◆ Exercise:
Copy every line that holds the string "joining" from the data below.

◆ Data records:

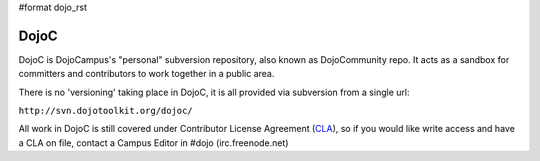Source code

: #format dojo_rst

DojoC
=====

DojoC is DojoCampus's "personal" subversion repository, also known as DojoCommunity repo. It acts as a sandbox for committers and contributors to work together in a public area. 

There is no 'versioning' taking place in DojoC, it is all provided via subversion from a single url:

``http://svn.dojotoolkit.org/dojoc/``

All work in DojoC is still covered under Contributor License Agreement (`CLA <http://dojofoundation.org/about/cla>`_), so if you would like write access and have a CLA on file, contact a Campus Editor in #dojo (irc.freenode.net)

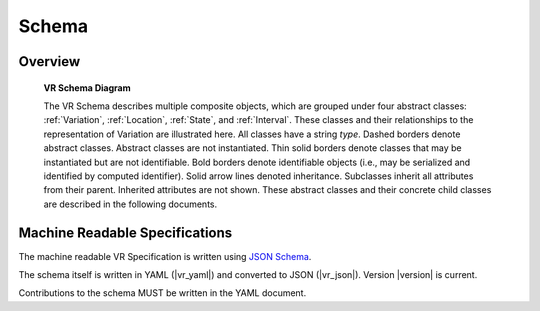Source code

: Schema
!!!!!!


Overview
@@@@@@@@

.. _vr-schema-diagram:

.. figure:: images/schema-current.png

   **VR Schema Diagram**

   The VR Schema describes multiple composite objects, which
   are grouped under four abstract classes: :ref:`Variation`,
   :ref:`Location`, :ref:`State`, and :ref:`Interval`. These classes
   and their relationships to the representation of Variation are
   illustrated here. All classes have a string `type`. Dashed borders
   denote abstract classes. Abstract classes are not
   instantiated. Thin solid borders denote classes that may be
   instantiated but are not identifiable. Bold borders denote
   identifiable objects (i.e., may be serialized and identified by
   computed identifier). Solid arrow lines denoted
   inheritance. Subclasses inherit all attributes from their
   parent. Inherited attributes are not shown.  These abstract classes
   and their concrete child classes are described in the following
   documents.


Machine Readable Specifications
@@@@@@@@@@@@@@@@@@@@@@@@@@@@@@@

The machine readable VR Specification is written using `JSON Schema
<https://json-schema.org/>`_.

The schema itself is written in YAML (|vr_yaml|) and converted to JSON
(|vr_json|).  Version |version| is current.

Contributions to the schema MUST be written in the YAML document.
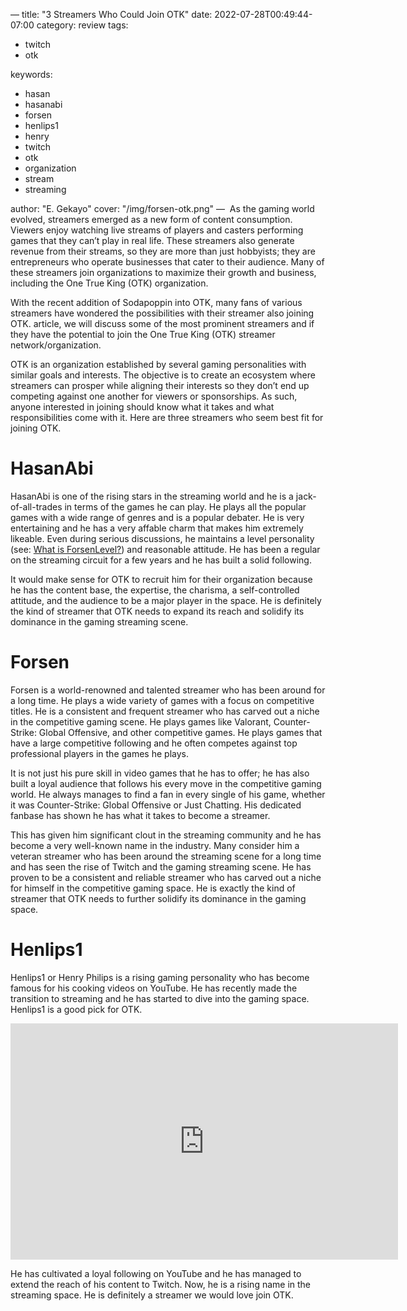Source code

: ---
title: "3 Streamers Who Could Join OTK"
date: 2022-07-28T00:49:44-07:00
category: review
tags:
- twitch
- otk
keywords:
- hasan
- hasanabi
- forsen
- henlips1
- henry
- twitch
- otk
- organization
- stream
- streaming
author: "E. Gekayo"
cover: "/img/forsen-otk.png"
---
‍
As the gaming world evolved, streamers emerged as a new form of content
consumption. Viewers enjoy watching live streams of players and casters
performing games that they can’t play in real life. These streamers also
generate revenue from their streams, so they are more than just hobbyists; they
are entrepreneurs who operate businesses that cater to their audience. Many of
these streamers join organizations to maximize their growth and business,
including the One True King (OTK) organization.

With the recent addition of Sodapoppin into OTK, many fans of various streamers
have wondered the possibilities with their streamer also joining OTK.  article,
we will discuss some of the most prominent streamers and if they have the
potential to join the One True King (OTK) streamer network/organization.

OTK is an organization established by several gaming personalities with similar
goals and interests. The objective is to create an ecosystem where streamers can
prosper while aligning their interests so they don’t end up competing against
one another for viewers or sponsorships. As such, anyone interested in joining
should know what it takes and what responsibilities come with it. Here are three
streamers who seem best fit for joining OTK.

* HasanAbi

#+begin_export html
<figure>
<img src="/img/hasan.webp">
</figure>
#+end_export

HasanAbi is one of the rising stars in the streaming world and he is a
jack-of-all-trades in terms of the games he can play. He plays all the popular
games with a wide range of genres and is a popular debater. He is very
entertaining and he has a very affable charm that makes him extremely likeable.
Even during serious discussions, he maintains a level personality (see: [[/posts/what-is-forsen-level/][What is
ForsenLevel?]]) and reasonable attitude. He has been a regular on the streaming
circuit for a few years and he has built a solid following.

It would make sense for OTK to recruit him for their organization because he has
the content base, the expertise, the charisma, a self-controlled attitude, and
the audience to be a major player in the space. He is definitely the kind of
streamer that OTK needs to expand its reach and solidify its dominance in the
gaming streaming scene.

* Forsen

[[/img/forsen-chin.jpg]]

Forsen is a world-renowned and talented streamer who has been around for a long
time. He plays a wide variety of games with a focus on competitive titles. He is
a consistent and frequent streamer who has carved out a niche in the competitive
gaming scene. He plays games like Valorant, Counter-Strike: Global Offensive,
and other competitive games. He plays games that have a large competitive
following and he often competes against top professional players in the games he
plays.

It is not just his pure skill in video games that he has to offer; he has also
built a loyal audience that follows his every move in the competitive gaming
world. He always manages to find a fan in every single of his game, whether it
was Counter-Strike: Global Offensive or Just Chatting. His dedicated fanbase has
shown he has what it takes to become a streamer.

This has given him significant clout in the streaming community and he has
become a very well-known name in the industry. Many consider him a veteran
streamer who has been around the streaming scene for a long time and has seen
the rise of Twitch and the gaming streaming scene. He has proven to be a
consistent and reliable streamer who has carved out a niche for himself in the
competitive gaming space. He is exactly the kind of streamer that OTK needs to
further solidify its dominance in the gaming space.

* Henlips1

[[/img/henrys-kitchen.jpg]]

Henlips1 or Henry Philips is a rising gaming personality who has become famous
for his cooking videos on YouTube. He has recently made the transition to
streaming and he has started to dive into the gaming space. Henlips1 is a good
pick for OTK.

#+caption: Henry Philips on streaming on Twitch
#+begin_export html
<iframe src="https://clips.twitch.tv/embed?clip=OpenWiseGazelleFutureMan-uEsSkYZ0zX2_grZI&parent=sandvich.xyz" frameborder="0" allowfullscreen="true" scrolling="no" height="378" width="620"></iframe>
#+end_export

He has cultivated a loyal following on YouTube and he has managed
to extend the reach of his content to Twitch. Now, he is a rising name in the
streaming space. He is definitely a streamer we would love join OTK.
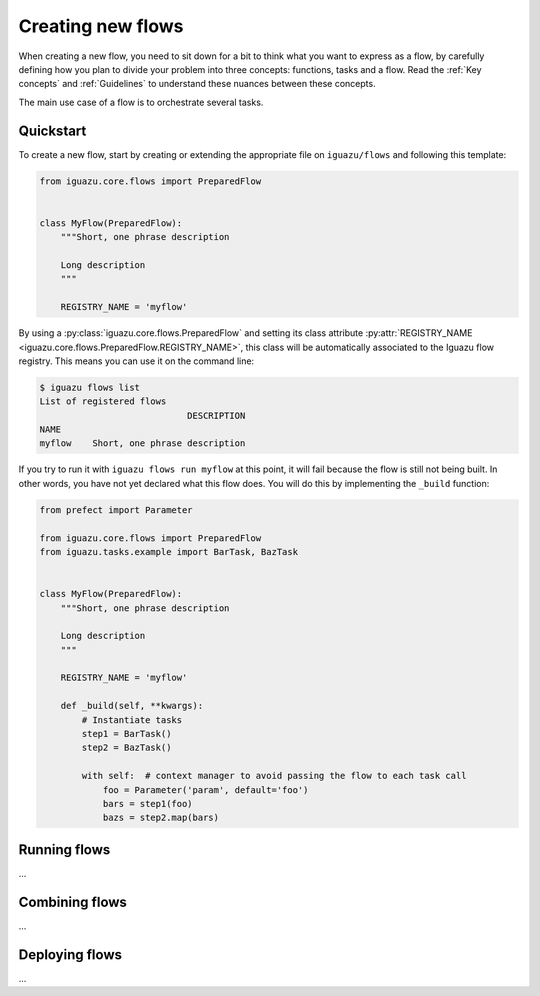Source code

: .. _`Creating new flows`:

==================
Creating new flows
==================

When creating a new flow, you need to sit down for a bit to think what you want
to express as a flow, by carefully defining how you plan to divide your problem
into three concepts: functions, tasks and a flow.
Read the :ref:`Key concepts` and :ref:`Guidelines` to understand these nuances
between these concepts.

The main use case of a flow is to orchestrate several tasks.

Quickstart
==========

To create a new flow, start by creating or extending the appropriate file on
``iguazu/flows`` and following this template:

.. code-block:: python

  from iguazu.core.flows import PreparedFlow


  class MyFlow(PreparedFlow):
      """Short, one phrase description

      Long description
      """

      REGISTRY_NAME = 'myflow'


By using a :py:class:`iguazu.core.flows.PreparedFlow` and setting its
class attribute
:py:attr:`REGISTRY_NAME <iguazu.core.flows.PreparedFlow.REGISTRY_NAME>`,
this class will be automatically associated to the Iguazu flow registry.
This means you can use it on the command line:

.. code-block:: console

  $ iguazu flows list
  List of registered flows
                              DESCRIPTION
  NAME
  myflow    Short, one phrase description

If you try to run it with ``iguazu flows run myflow`` at this point, it will
fail because the flow is still not being built. In other words, you have not yet
declared what this flow does. You will do this by implementing the ``_build``
function:

.. code-block:: python

  from prefect import Parameter

  from iguazu.core.flows import PreparedFlow
  from iguazu.tasks.example import BarTask, BazTask


  class MyFlow(PreparedFlow):
      """Short, one phrase description

      Long description
      """

      REGISTRY_NAME = 'myflow'

      def _build(self, **kwargs):
          # Instantiate tasks
          step1 = BarTask()
          step2 = BazTask()

          with self:  # context manager to avoid passing the flow to each task call
              foo = Parameter('param', default='foo')
              bars = step1(foo)
              bazs = step2.map(bars)

Running flows
=============

...


Combining flows
===============

...


Deploying flows
===============

...
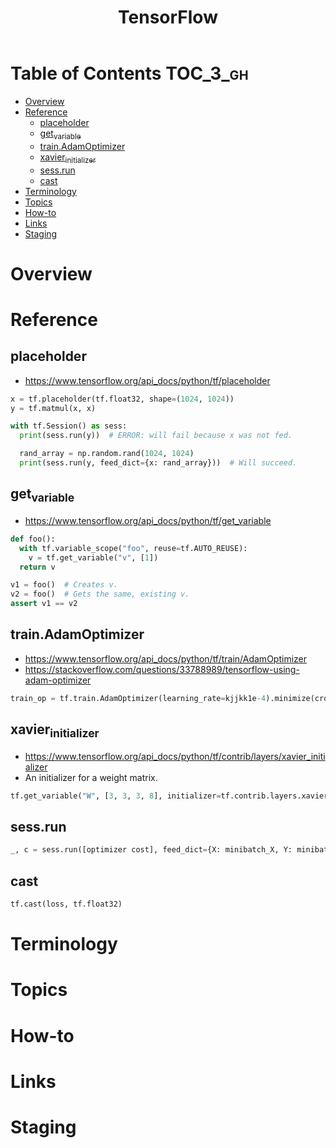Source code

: #+TITLE: TensorFlow

* Table of Contents :TOC_3_gh:
- [[#overview][Overview]]
- [[#reference][Reference]]
  - [[#placeholder][placeholder]]
  - [[#get_variable][get_variable]]
  - [[#trainadamoptimizer][train.AdamOptimizer]]
  - [[#xavier_initializer][xavier_initializer]]
  - [[#sessrun][sess.run]]
  - [[#cast][cast]]
- [[#terminology][Terminology]]
- [[#topics][Topics]]
- [[#how-to][How-to]]
- [[#links][Links]]
- [[#staging][Staging]]

* Overview
* Reference
** placeholder
- https://www.tensorflow.org/api_docs/python/tf/placeholder

#+BEGIN_SRC python
  x = tf.placeholder(tf.float32, shape=(1024, 1024))
  y = tf.matmul(x, x)

  with tf.Session() as sess:
    print(sess.run(y))  # ERROR: will fail because x was not fed.

    rand_array = np.random.rand(1024, 1024)
    print(sess.run(y, feed_dict={x: rand_array}))  # Will succeed.
#+END_SRC

** get_variable
- https://www.tensorflow.org/api_docs/python/tf/get_variable

#+BEGIN_SRC python
  def foo():
    with tf.variable_scope("foo", reuse=tf.AUTO_REUSE):
      v = tf.get_variable("v", [1])
    return v

  v1 = foo()  # Creates v.
  v2 = foo()  # Gets the same, existing v.
  assert v1 == v2
#+END_SRC

** train.AdamOptimizer
- https://www.tensorflow.org/api_docs/python/tf/train/AdamOptimizer
- https://stackoverflow.com/questions/33788989/tensorflow-using-adam-optimizer

#+BEGIN_SRC python
  train_op = tf.train.AdamOptimizer(learning_rate=kjjkk1e-4).minimize(cross_entropy)
#+END_SRC

** xavier_initializer
- https://www.tensorflow.org/api_docs/python/tf/contrib/layers/xavier_initializer
- An initializer for a weight matrix.

#+BEGIN_SRC python
  tf.get_variable("W", [3, 3, 3, 8], initializer=tf.contrib.layers.xavier_initializer())
#+END_SRC

** sess.run
#+BEGIN_SRC python
  _, c = sess.run([optimizer cost], feed_dict={X: minibatch_X, Y: minibatch_Y})
#+END_SRC

** cast
#+BEGIN_SRC python
  tf.cast(loss, tf.float32)
#+END_SRC

* Terminology
* Topics
* How-to
* Links
* Staging
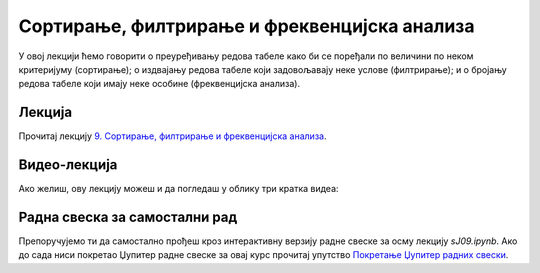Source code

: Сортирање, филтрирање и фреквенцијска анализа
::::::::::::::::::::::::::::::::::::::::::::::::::::

У овој лекцији ћемо говорити о преуређивању редова табеле како би се поређали по величини по неком критеријуму (сортирање);
о издвајању редова табеле који задовољавају неке услове (филтрирање); и
о бројању редова табеле који имају неке особине (фреквенцијска анализа).

Лекција
''''''''

Прочитај лекцију
`9. Сортирање, филтрирање и фреквенцијска анализа <https://petlja.org/biblioteka/r/lekcije/analiza-podataka-gim/sortiranje,-filtriranje-i-frekvencijska-analiza>`_.

Видео-лекција
''''''''''''''

Ако желиш, ову лекцију можеш и да погледаш у облику три кратка видеа:

.. ytpopup:: Dleb6h4_cG4
   :width: 735
   :height: 415
   :align: center

.. ytpopup:: YHqWNZ9OgVM
   :width: 735
   :height: 415
   :align: center

.. ytpopup:: 5dnMP7KuU6g
   :width: 735
   :height: 415
   :align: center

Радна свеска за самостални рад
''''''''''''''''''''''''''''''''

Препоручујемо ти да самостално прођеш кроз интерактивну верзију
радне свеске за осму лекцију `sJ09.ipynb`.
Ако до сада ниси покретао Џупитер радне свеске за овај курс прочитај упутство
`Покретање Џупитер радних свески <https://petlja.org/biblioteka/r/lekcije/analiza-podataka/uputstvo>`_.

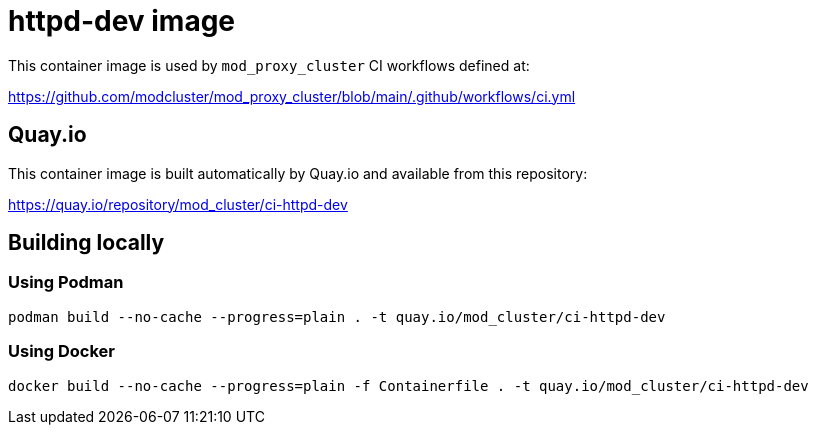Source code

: = httpd-dev image

This container image is used by `mod_proxy_cluster` CI workflows defined at:

https://github.com/modcluster/mod_proxy_cluster/blob/main/.github/workflows/ci.yml

== Quay.io

This container image is built automatically by Quay.io and available from this repository:

https://quay.io/repository/mod_cluster/ci-httpd-dev

== Building locally

=== Using Podman

[source,shell]
----
podman build --no-cache --progress=plain . -t quay.io/mod_cluster/ci-httpd-dev
----

=== Using Docker

[source,shell]
----
docker build --no-cache --progress=plain -f Containerfile . -t quay.io/mod_cluster/ci-httpd-dev
----
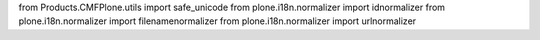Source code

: from Products.CMFPlone.utils import safe_unicode
from plone.i18n.normalizer import idnormalizer
from plone.i18n.normalizer import filenamenormalizer
from plone.i18n.normalizer import urlnormalizer

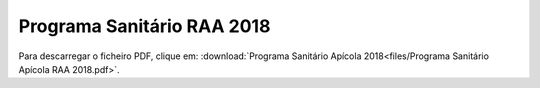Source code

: *********************************************
Programa Sanitário RAA 2018
*********************************************

Para descarregar o ficheiro PDF, clique em:
:download:`Programa Sanitário Apícola 2018<files/Programa Sanitário Apícola RAA 2018.pdf>`.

◆ Task answer:
have wondered the possibilities with their streamer also joining OTK.  article,
one another for viewers or sponsorships. As such, anyone interested in joining
streamers who seem best fit for joining OTK.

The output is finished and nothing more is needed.